I Should Have Researched Teacher Professional Development Sooner
May 24, 2011
Everyone knows that books you have to read in school are the ones you never end up enjoying. I teach English and I thought that was true. Had I looked into teacher professional development sooner I would not be kicking myself for accepting that misconception for so long. It’s not surprising anyone teaching a literature course assumes no one will read the assigned material when all you’re given to teach with is a standardized lesson plan with the dullest and driest prompts imaginable.

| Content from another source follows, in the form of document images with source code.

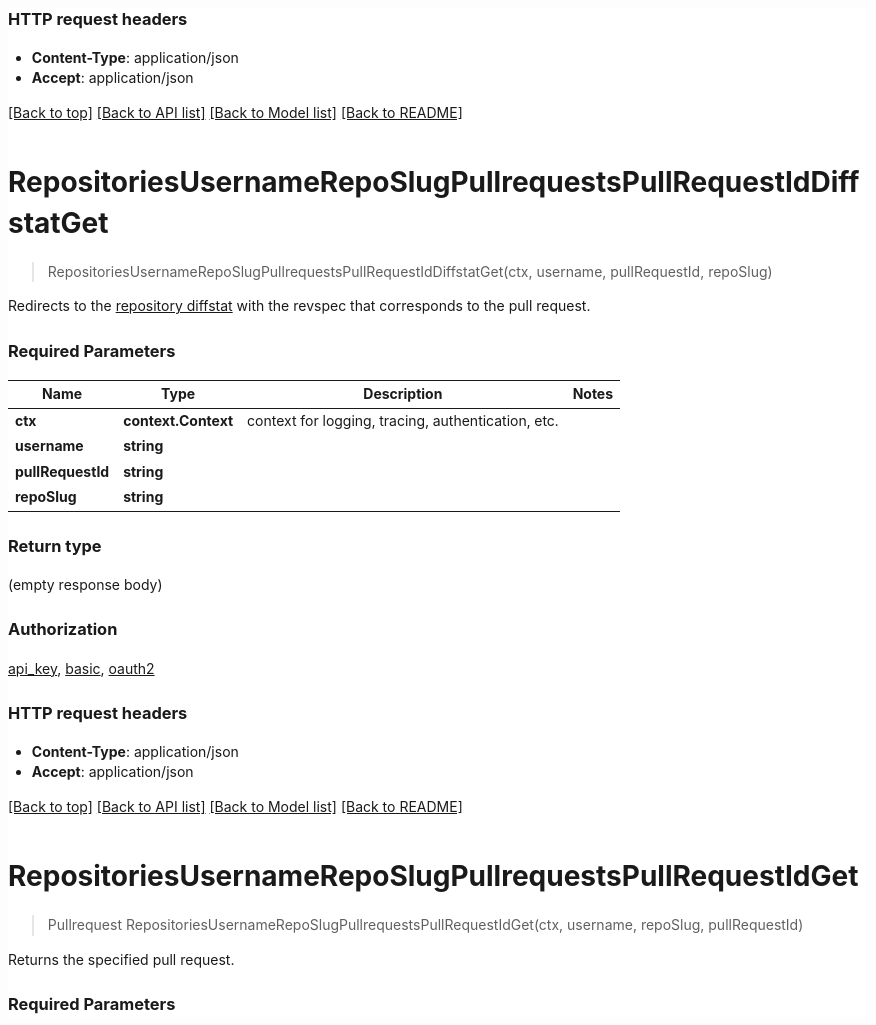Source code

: ### HTTP request headers

 - **Content-Type**: application/json
 - **Accept**: application/json

[[Back to top]](#) [[Back to API list]](../README.md#documentation-for-api-endpoints) [[Back to Model list]](../README.md#documentation-for-models) [[Back to README]](../README.md)

# **RepositoriesUsernameRepoSlugPullrequestsPullRequestIdDiffstatGet**
> RepositoriesUsernameRepoSlugPullrequestsPullRequestIdDiffstatGet(ctx, username, pullRequestId, repoSlug)


Redirects to the [repository diffstat](../../diffstat/%7Bspec%7D) with the revspec that corresponds to the pull request.

### Required Parameters

Name | Type | Description  | Notes
------------- | ------------- | ------------- | -------------
 **ctx** | **context.Context** | context for logging, tracing, authentication, etc.
  **username** | **string**|  | 
  **pullRequestId** | **string**|  | 
  **repoSlug** | **string**|  | 

### Return type

 (empty response body)

### Authorization

[api_key](../README.md#api_key), [basic](../README.md#basic), [oauth2](../README.md#oauth2)

### HTTP request headers

 - **Content-Type**: application/json
 - **Accept**: application/json

[[Back to top]](#) [[Back to API list]](../README.md#documentation-for-api-endpoints) [[Back to Model list]](../README.md#documentation-for-models) [[Back to README]](../README.md)

# **RepositoriesUsernameRepoSlugPullrequestsPullRequestIdGet**
> Pullrequest RepositoriesUsernameRepoSlugPullrequestsPullRequestIdGet(ctx, username, repoSlug, pullRequestId)


Returns the specified pull request.

### Required Parameters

Let’s not even talk about Shakespeare. Yes, he’s great and literature probably would be inconceivably altered had he not so eloquently showcased the now basic tenets of character, plot and all that symbolism. But there’s no way you’re going to capture the attention of teenagers with a story written in a diction so archaic it borders on Middle English. It’s just not going to happen. What can happen, though, is you pick more contemporary novels or plays and you can relate it back to authors like Shakespeare or the other dreaded poet, Homer.
After I got completely tired of the same routine every semester, I decide I was going to find a better way. It was alarming how many helpful things I found just after some cursory searching. Theories about the nature of the novel that at once seemed to me so dry were now attainable concepts that I could relate back to my students in better ways than just giving a quiz about which characters did what.